Mais à quel prix ? Si le rappeur et le journaliste l’emportaient, cela n’entérinerait-il pas l’idée diffusée par les islamophobes que le terme « islamiste » est une injure avec laquelle il faut absolument prendre ses distances ? Pour expliquer son choix de porter plainte, Taha Bouhafs expliquait que les propos de Zemmour le traitant de militant « indigéniste » et « islamiste » ne pouvaient que « renvoyer à la vague d’attentat commis dans les semaines précédant la diffusion de l’émission ». Il a raison. On pourrait alors lui rétorquer qu’il existe en Europe des partis chrétiens et qu’aucune personne normalement constituée ne songerait à porter plainte si elle était accusée d’en être. Médine et Taha Bouhafs répondraient alors que seuls l’appartenance supposée à l’islam politique est infamante. Ils auraient encore raison ! En effet, on touche là à l’essence même de la condition indigène qui est toujours une condition d’exception. L’enfermement du sujet colonial dans son « corps d’exception » n’est pas une vue de l’esprit, elle est toute concentrée dans cette affaire de plainte.

Tu te tais : tu es condamné et marqué au fer comme « islamiste » et donc comme potentiel terroriste. Tu portes plainte : tu participes à stigmatiser un vaste mouvement politique non blanc issu de l’histoire coloniale auquel on peut adhérer comme s’en défier en toute légitimité, mais qui n’est pas réductible à la caricature qu’en font les discours dominants en Occident.
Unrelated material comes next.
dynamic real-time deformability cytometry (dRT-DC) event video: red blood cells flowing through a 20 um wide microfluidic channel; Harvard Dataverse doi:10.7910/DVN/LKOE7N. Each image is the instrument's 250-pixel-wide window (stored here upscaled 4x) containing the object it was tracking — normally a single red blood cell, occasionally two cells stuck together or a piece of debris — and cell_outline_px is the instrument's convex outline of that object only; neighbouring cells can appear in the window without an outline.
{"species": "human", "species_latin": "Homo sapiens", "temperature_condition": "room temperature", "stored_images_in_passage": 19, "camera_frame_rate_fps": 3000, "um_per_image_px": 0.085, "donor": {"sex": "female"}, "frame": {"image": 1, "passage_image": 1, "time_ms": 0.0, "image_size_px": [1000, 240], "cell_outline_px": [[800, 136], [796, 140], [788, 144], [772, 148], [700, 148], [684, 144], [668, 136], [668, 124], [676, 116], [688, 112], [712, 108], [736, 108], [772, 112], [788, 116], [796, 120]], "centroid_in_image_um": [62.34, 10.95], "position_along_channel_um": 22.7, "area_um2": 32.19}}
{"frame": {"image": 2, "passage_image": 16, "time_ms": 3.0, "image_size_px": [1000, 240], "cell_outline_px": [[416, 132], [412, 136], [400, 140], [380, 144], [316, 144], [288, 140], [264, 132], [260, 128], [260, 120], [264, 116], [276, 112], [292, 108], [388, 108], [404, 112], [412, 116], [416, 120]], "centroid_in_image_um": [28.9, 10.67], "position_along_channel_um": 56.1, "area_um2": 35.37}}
Ce faisant, tu interdis à tout musulman de s’engager en tant que musulman en politique ce qui devrait être un droit inaliénable.
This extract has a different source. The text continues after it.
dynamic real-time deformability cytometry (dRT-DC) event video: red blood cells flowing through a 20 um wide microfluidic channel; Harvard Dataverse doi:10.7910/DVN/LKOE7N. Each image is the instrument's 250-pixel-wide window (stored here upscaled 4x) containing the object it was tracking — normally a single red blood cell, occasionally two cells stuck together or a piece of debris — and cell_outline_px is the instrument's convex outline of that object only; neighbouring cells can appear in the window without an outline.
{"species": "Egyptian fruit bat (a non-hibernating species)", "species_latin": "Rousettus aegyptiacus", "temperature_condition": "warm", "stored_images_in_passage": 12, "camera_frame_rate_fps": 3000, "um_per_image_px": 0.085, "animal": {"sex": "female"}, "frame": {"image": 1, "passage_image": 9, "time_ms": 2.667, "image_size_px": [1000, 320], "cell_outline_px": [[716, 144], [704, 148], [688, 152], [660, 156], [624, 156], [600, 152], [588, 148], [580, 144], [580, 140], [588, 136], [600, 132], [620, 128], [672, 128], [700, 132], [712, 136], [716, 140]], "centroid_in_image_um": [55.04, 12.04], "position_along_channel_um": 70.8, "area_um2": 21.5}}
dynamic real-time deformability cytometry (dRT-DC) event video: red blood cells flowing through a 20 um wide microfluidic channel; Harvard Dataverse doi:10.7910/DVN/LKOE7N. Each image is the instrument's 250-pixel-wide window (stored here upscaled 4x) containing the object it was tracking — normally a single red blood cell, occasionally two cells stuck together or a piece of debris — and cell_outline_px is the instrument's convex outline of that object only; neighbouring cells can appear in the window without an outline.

Tu t’engages dans un procès pour prouver que tu n’es pas « islamiste ». Mais comment ? En t’inscrivant davantage dans le cadre « républicain » et « universaliste » de la France ? En refusant d’aborder la politique en tant que musulman, mais en tant que simple citoyen français ? N’est-ce pas là le choix fait par le CCIF qui a pourtant fini dissout ? Ces positions ne sont-elles pas en soit un recul de l’antiracisme politique qui s’arroge le droit de critiquer et le cadre républicain et l’universalisme abstrait tout comme le font déjà les anarchistes ou une partie de l’extrême gauche ?

Le piège se referme sur le corps d’exception : une partie de perdants/perdants en somme.

Pour se sortir de cette impasse, ne faut-il pas plutôt combattre le lien qui est fait entre terrorisme et islamisme, comme il devient impératif de combattre le lien entre islamisme et islam ? Rappelons l’association systématique qui est faite entre le voile et « l’islamisme ». Les femmes portant le voile seraient alors, comme le prétend Zineb El Razhoui, des porte-étendards de cette « idéologie ». Devrions-nous alors nous distancer du voile ou plutôt combattre l’association voile/islamiste/terroriste ? Une position réellement décoloniale ne devrait-elle pas affirmer le caractère hautement islamophobe des équivalences faites entre 1/ pratiquer une religion, 2/ s’engager en politique à partir du référent de son choix (l’islam étant un référent comme un autre), 3/ pratiquer le terrorisme qui est un crime ? Une ligne clairement décoloniale ne devrait-elle pas au contraire participer de la normalisation de l’islam même sous sa forme politique en revendiquant ni plus ni moins que ce qui est admis pour les partis et organisations chrétiennes ? Ainsi, si par « islam politique » on entend investir le champ politique sans nier son identité musulmane, pourquoi s’en distancier ? Mieux que ça ! Pourquoi ne pas envisager de voir qu’on peut s’engager comme musulmans politiques tout en menant un combat pour la justice sociale, contre la casse des acquis sociaux, contre le racisme, contre les guerres permanentes tant à l’extérieur qu’à l’intérieur et pour la paix révolutionnaire ?

Médine et Taha Bouhafs ont évidemment raison de protester, mais ils doivent avoir conscience des pièges dans lesquels ils ne doivent pas tomber. Nous espérons en toute fraternité qu’ils sauront les éviter.